In District 3, one-term incumbent Tamar Galatzan will face off a second time against Louis Pugliese, a college instructor and former charter-school board member. The mayor is expected to stick with Galatzan, although the two have sometimes clashed. The union’s previously endorsed candidate dropped out, which apparently leaves the union with the option of choosing Pugliese or sitting out this west San Fernando Valley race, saving resources for elsewhere.

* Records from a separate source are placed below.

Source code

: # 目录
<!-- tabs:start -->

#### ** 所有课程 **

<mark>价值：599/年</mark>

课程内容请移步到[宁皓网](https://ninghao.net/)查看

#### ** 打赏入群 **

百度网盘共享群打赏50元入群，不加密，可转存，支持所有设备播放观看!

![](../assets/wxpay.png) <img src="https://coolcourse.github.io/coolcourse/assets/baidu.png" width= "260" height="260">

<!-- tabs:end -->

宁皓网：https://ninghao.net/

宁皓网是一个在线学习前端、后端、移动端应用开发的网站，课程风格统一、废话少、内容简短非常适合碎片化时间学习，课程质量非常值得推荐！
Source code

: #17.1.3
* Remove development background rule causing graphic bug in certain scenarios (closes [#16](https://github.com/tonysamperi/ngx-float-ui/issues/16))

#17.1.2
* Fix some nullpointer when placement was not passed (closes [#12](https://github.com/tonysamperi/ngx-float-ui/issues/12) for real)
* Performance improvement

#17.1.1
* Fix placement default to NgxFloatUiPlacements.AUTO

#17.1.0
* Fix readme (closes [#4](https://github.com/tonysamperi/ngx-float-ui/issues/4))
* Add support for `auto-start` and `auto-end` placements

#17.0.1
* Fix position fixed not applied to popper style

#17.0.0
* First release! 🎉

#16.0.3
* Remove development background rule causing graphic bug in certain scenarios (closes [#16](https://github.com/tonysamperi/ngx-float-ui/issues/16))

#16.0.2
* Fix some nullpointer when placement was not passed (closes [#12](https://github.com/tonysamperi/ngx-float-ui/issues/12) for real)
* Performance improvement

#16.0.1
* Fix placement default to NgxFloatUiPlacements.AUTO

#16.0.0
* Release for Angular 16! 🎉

District 5 has an open seat, with one-term incumbent Yolie Flores having decided not to run. The district spans Los Feliz, Silver Lake, Eagle Rock and the southeastern portions of L.A. Unified, including the cities of Huntington Park, Bell and South Gate. The person with the inside track on the mayor’s endorsement is Luis Sanchez, who is chief of staff for school board President Monica Garcia, a close Villaraigosa ally. The union is going with retired Roosevelt High teacher and union representative John Fernandez. The third candidate is teacher Bennett Kayser, who opposed Flores four years ago.

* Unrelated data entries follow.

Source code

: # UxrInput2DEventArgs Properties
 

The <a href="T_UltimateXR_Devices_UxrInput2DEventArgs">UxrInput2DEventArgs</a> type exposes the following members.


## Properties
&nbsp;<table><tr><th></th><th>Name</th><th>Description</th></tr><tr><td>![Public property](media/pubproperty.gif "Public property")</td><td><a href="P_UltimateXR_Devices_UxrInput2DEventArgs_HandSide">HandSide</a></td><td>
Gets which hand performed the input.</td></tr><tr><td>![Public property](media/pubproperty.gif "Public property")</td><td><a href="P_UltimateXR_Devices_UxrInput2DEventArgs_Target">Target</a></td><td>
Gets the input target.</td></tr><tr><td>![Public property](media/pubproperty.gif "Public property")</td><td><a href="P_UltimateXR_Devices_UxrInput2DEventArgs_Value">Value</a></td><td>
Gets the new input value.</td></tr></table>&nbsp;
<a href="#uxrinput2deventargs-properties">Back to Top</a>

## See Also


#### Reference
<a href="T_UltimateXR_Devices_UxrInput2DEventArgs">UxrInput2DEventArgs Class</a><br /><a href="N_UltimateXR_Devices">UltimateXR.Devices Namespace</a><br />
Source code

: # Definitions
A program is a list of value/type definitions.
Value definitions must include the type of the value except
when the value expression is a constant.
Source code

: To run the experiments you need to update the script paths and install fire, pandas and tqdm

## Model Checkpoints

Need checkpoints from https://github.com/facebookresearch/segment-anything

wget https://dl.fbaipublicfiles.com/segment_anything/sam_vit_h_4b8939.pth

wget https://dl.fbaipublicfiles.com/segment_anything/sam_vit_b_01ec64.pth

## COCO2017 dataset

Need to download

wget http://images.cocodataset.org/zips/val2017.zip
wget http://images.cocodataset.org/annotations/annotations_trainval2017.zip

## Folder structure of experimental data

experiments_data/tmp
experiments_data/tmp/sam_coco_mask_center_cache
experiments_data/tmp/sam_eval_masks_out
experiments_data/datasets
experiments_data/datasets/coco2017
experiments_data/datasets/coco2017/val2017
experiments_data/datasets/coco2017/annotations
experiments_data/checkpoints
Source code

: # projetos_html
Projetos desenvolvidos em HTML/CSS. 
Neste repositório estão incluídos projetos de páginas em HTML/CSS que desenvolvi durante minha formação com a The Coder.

The candidates in District 7 are one-term incumbent Richard Vladovic and two previous candidates, Roy Love and Jesus Escandon. District 7 reaches from South Los Angeles to the Harbor area. Vladovic is expected to hold onto the mayor’s support. The union has endorsed Escandon.

The field has shrunk considerably since candidates first filed to run. Ten fell by the wayside because they withdrew, filed incomplete nominating petitions or turned in no petition at all.

-- Howard Blume

 
Comments () | Archives (3)

When does Tony Villaraigosa leave office....it can't be soon enough. Just as with the Governor's race where he was a day late and a dollar short because of his personal shortcomings (no pun intended); he throws former colleagues under the bus if it suits his political fortune. Anyone who trusts him is out of their minds. Has anyone noticed that the failures of LAUSD all seem to have occurred after Mayor Tony politicized education in LAUSD for his own gain. Hopefully, Jerry Brown adn Barak Obama see him for what his is....a lame duck hasbeen.

Although Villaraigosa has definitely not been the best mayor, blaming him for LAUSD's shortcoming or even hinting at the fact that he is to blame is ridiculous. To suggest that LAUSD was better before the mayor, is to be in some kind of nostalgia-induced coma. This district is in terrible shape, but it has been for a very long time. The economic climate has added to the woes, but those "better days" in LAUSD are like an urban legend.

You haven't had the privilage of working with this wanna be. Dan B is correct in saying that LAUSD went down the toilet when Mr. Photo OP took office. Take a good look around.